Read Your Indulgence

On the Go // Stoned in Carnac France

February 17, 2014

One does not go to Brittany, a peninsula jutting off of France’s northern coast towards Britain, for city delights (no offence). Paris, Marseilles, Bordeaux — these are the places to go for modern distraction. But if eerie mystery is more your style, Brittany rules par excellence. Particularly at Carnac.
Located on the windblown Bay of Morbihan, Carnac is the Continent’s answer to Stonehenge. If it were on crack.
If the sarcens of Stonehenge come in a set, at Carnac, we are talking “fleets.” Numbering in the thousands, clustering in groups scattered over several miles, the Carnac stones come in nearly every arrangement: lines, piles, squares, and stand-alone, although circular constructions like Stonehenge are curiously rare.
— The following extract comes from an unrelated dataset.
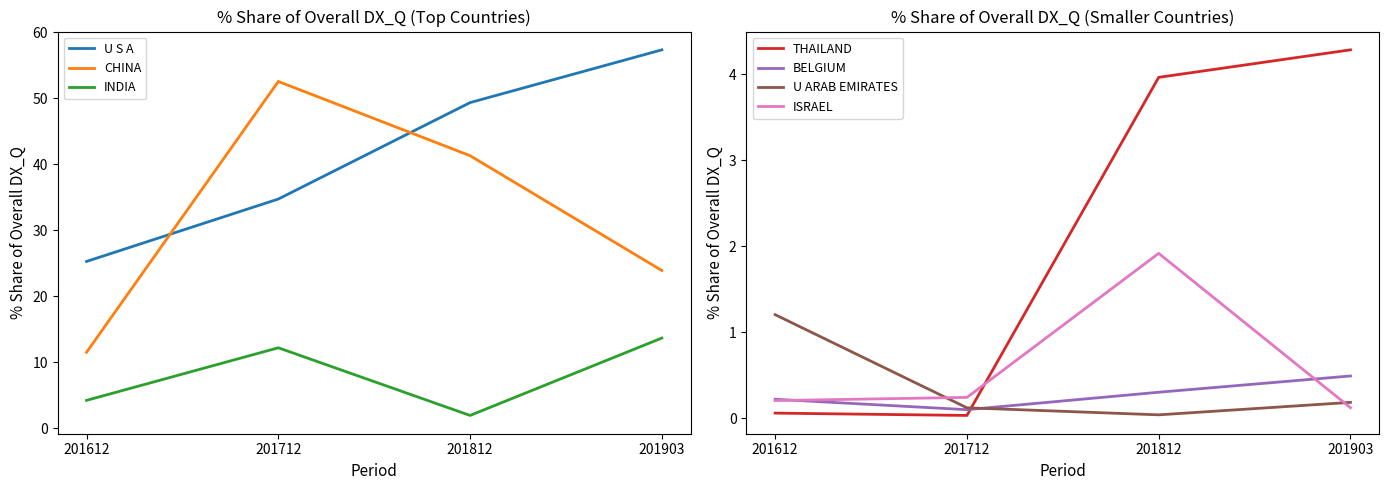

List the labels in order of CHINA value, smallest first.

201612, 201903, 201812, 201712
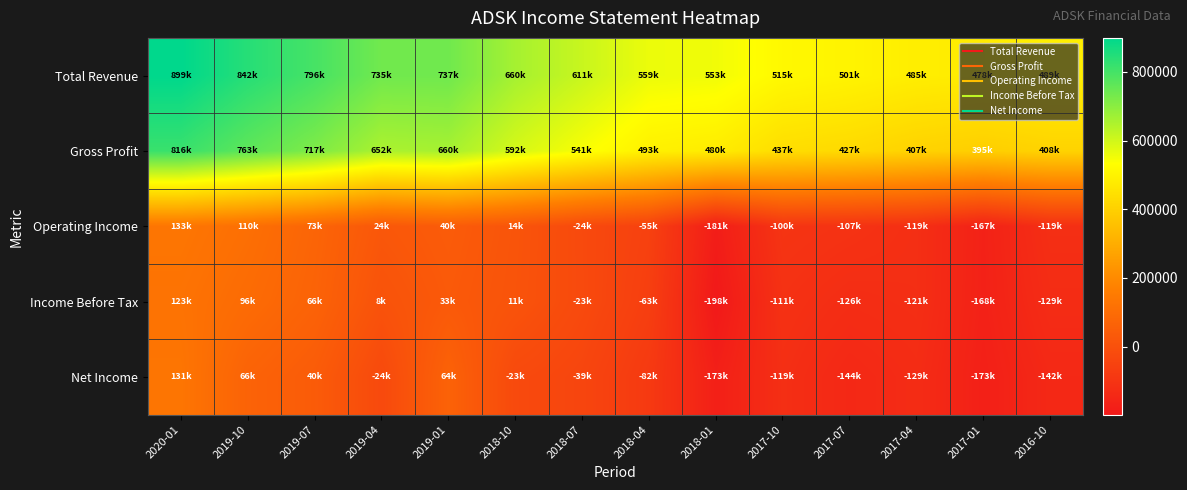

Rank the series by their maximum value, from lowest to highest.

Income Before Tax, Net Income, Operating Income, Gross Profit, Total Revenue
At over 5,000 years old, which is older than the Druids (and for that matter, the wheel), who created Carnac remains a mystery, although it’s similarity to Stonehenge is undeniable. But whoever constructed either site remains a question mark; we have no idea who they were, where they came from, where they went, what language they spoke, or even if they were of the same ethic stock.
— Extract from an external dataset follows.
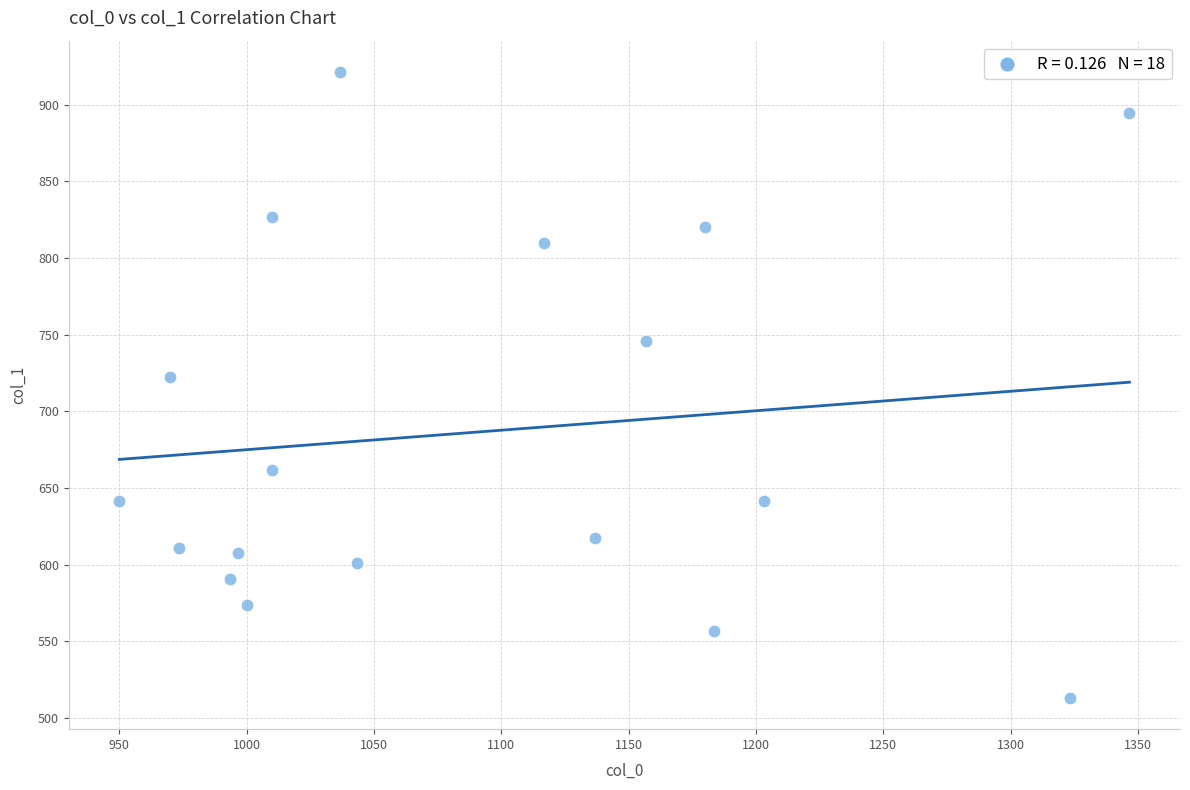

What is the range of Y values (max minus min)?

408.4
Carnac’s befuddling nature inspires hundreds of myths. The rows upon rows of stones gave rise to the popular story that they were a Roman legion petrified where they stood by Merlin himself. At night, people swear the Ankou, a spirit similar to the Grim Reaper, wheels his cart among the stones in search for souls to carry away. In that regard, some structures are clearly mortuary in nature—several structures are decidedly un-mysterious tombs, called dolmens. But the “legions” of monoliths? That is an ancient mystery modern minds still can’t figure; ideas range from astrological computers a la Stonehenge to, swear to God, seismic instruments.
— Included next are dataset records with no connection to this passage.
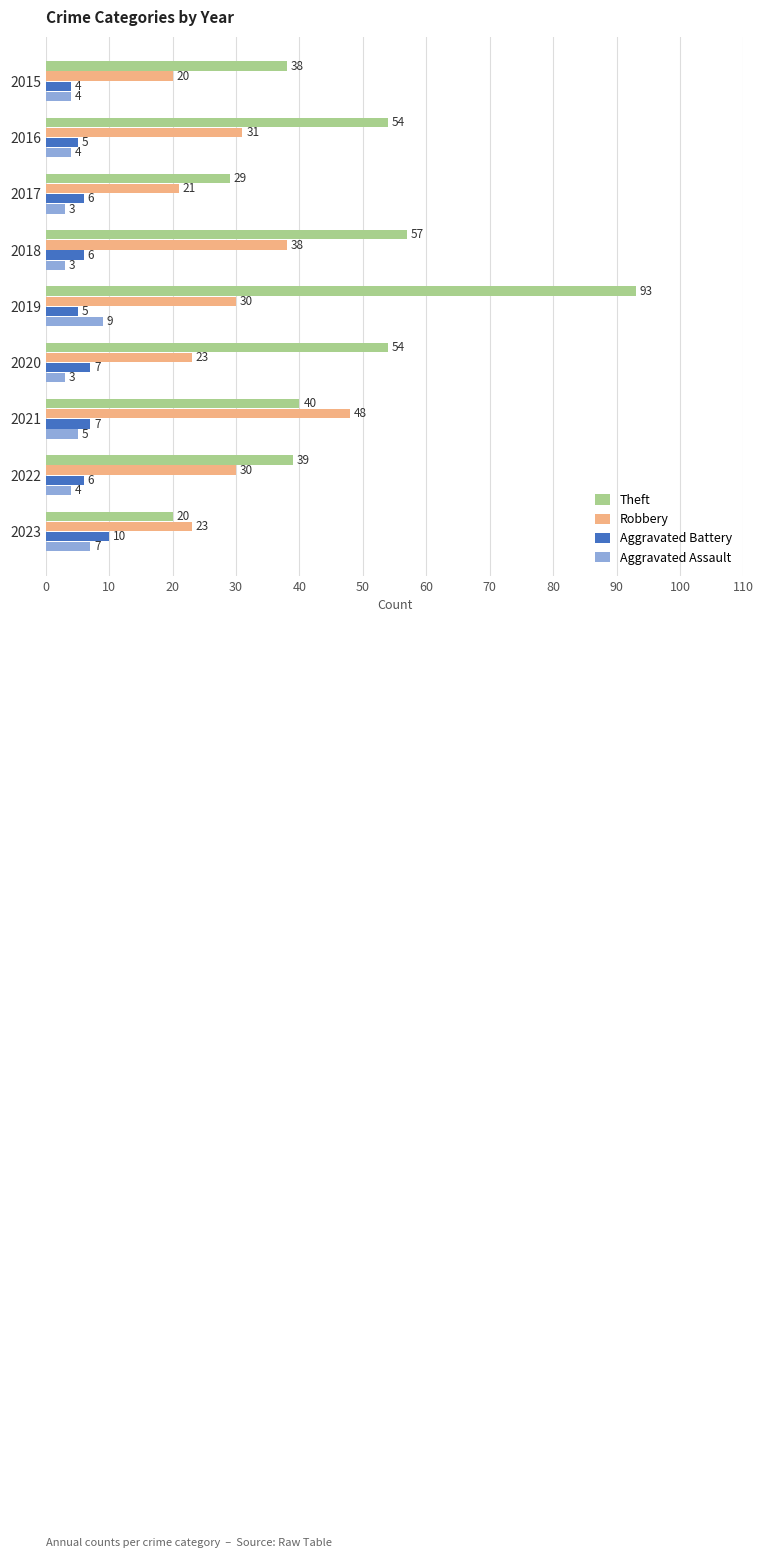

How many data points does each series have?

9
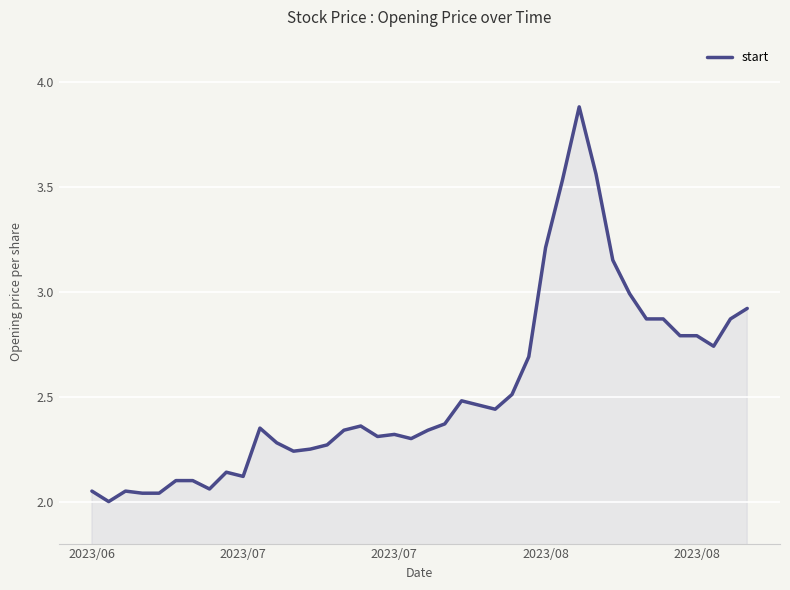

True or false: the data has more than 1 interior local peaks.

True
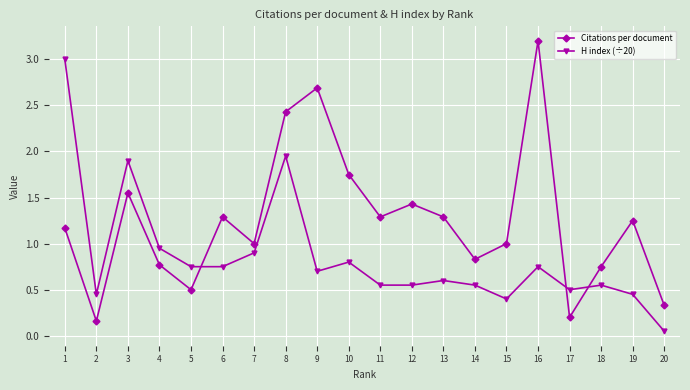

What is the difference between the maximum and minimum values in the Citations per document series?

3.0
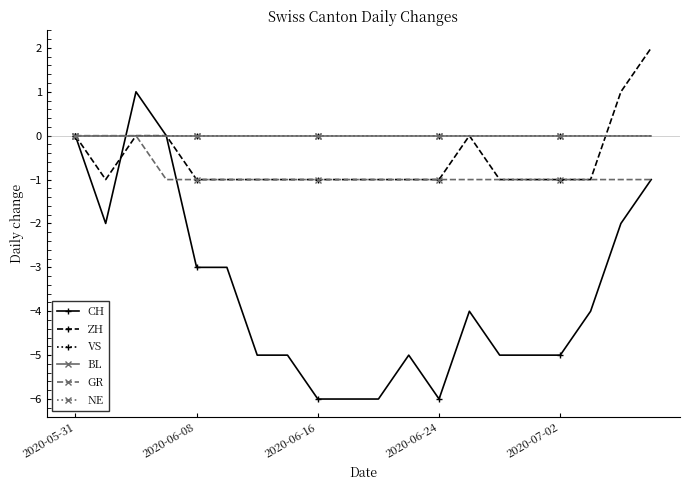

True or false: CH and GR intersect in this chart.

True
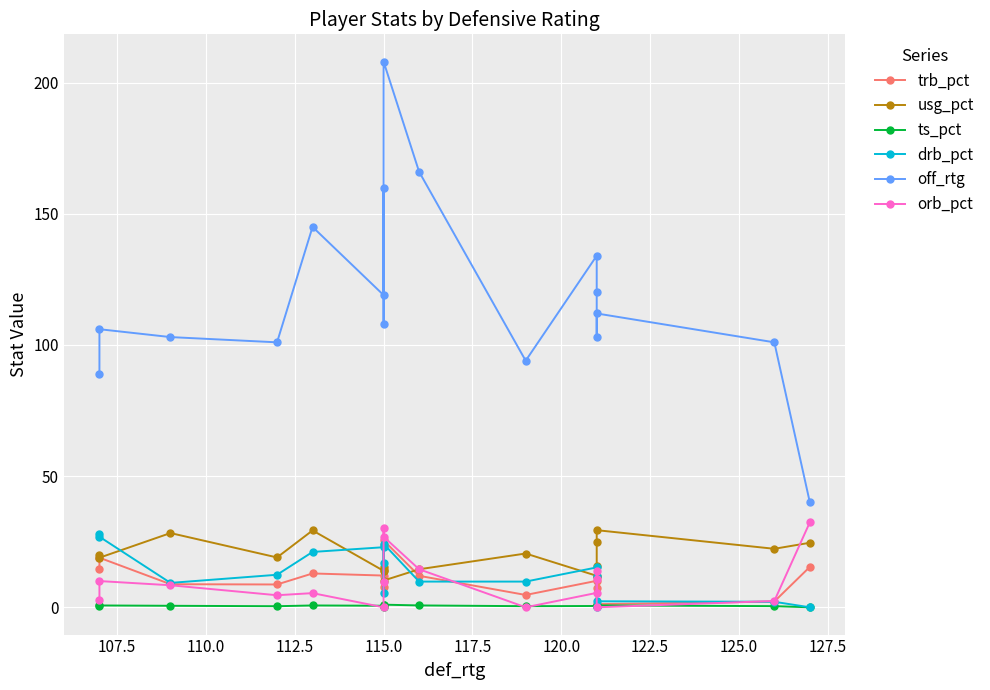

What are all the series names shown in the legend?

trb_pct, usg_pct, ts_pct, drb_pct, off_rtg, orb_pct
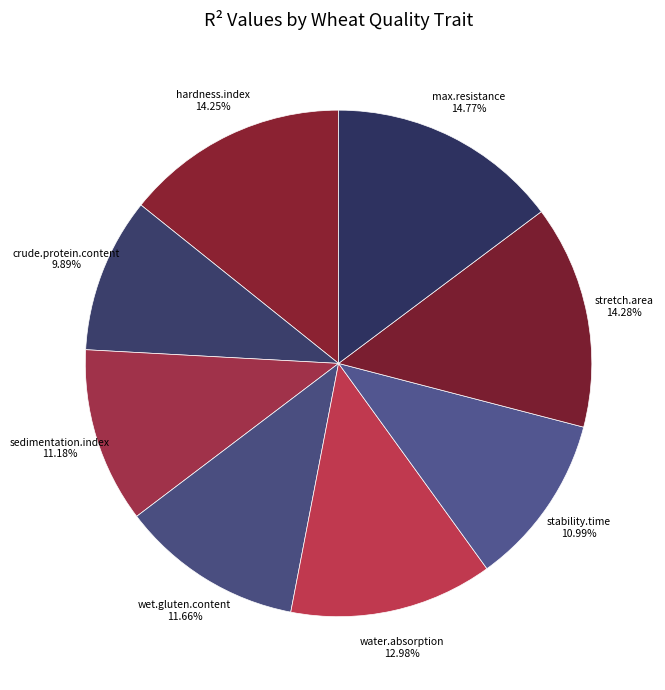

Is it true that water.absorption is 23% of the pie?

False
It makes for a stunning stop on a road trip through the Breton countryside — like Stonehenge, the stones of Carnac are practically in the middle of nowhere, and the modern village of Carnac is fairly bucolic, but, on the upswing, pretty genuine and not particularly tourist-trappy. Keeping that in mind, once you are there, there isn’t that much to do besides wander through the rows of stones, chug a few back at the local pub, and avoid the occasional spirit of death. Nevertheless, long an independent Celtic kingdom separate from France, and with a language separate from French, Brittany revels in its nation-signifying mysteries. Set up your HQ in towns like Rennes or Brest, grab a car, and have at it.